Rebeca and Noe Gatlan

This photo was taken in Braila in the 1940s, when my parents went to a ball. My mother was the queen of the ball. She wore a black dress with a peacock of beads. I kept this peacock of beads for a long time. My mother wore a natural fair-haired wig.

My parents didn't use to go to restaurants. But there were charity balls and house visits, which are now gone. They used to receive two or three family at a time, not just one person. This is what social life used to look like: visiting other families and going to balls to meet the others. Balls were held at the Communal Hall, which now houses the 'Maria Filoti' Theater. The Army House also organized huge balls. As I was growing up, the parties thrown by my parents were getting scarcer.
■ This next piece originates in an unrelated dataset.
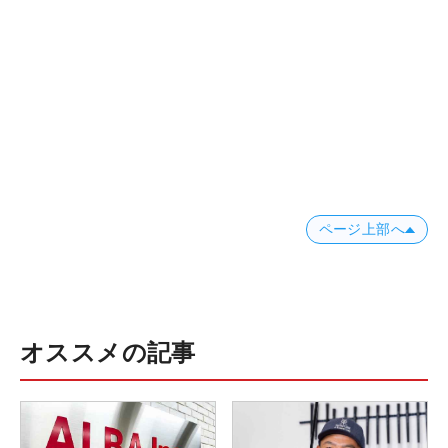
ページ上部へ
オススメの記事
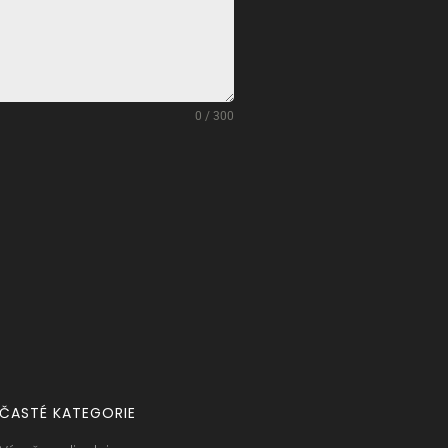
0 / 300
ČASTÉ KATEGORIE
I remember my parents took my sister and me everywhere they went, from an early age. This is why I loved art. I didn't miss one single performance. For instance, when Ion Dacian came to town with his operetta performance, I was there. We didn't have a nanny anymore, so our parents couldn't leave us at home, and took us with them to operetta and opera performances, and to the movies. They probably did that partly because they couldn't find anyone to baby-sit. As for us, we really enjoyed going out like that.

My mother didn't have an occupation. She was a housewife, but she wasn't anything like those ladies who just sit around doing nothing; she took part in the activities related to our household, she didn't spend her time having coffee in the living room. When she would go some place, she would leave me with the nanny.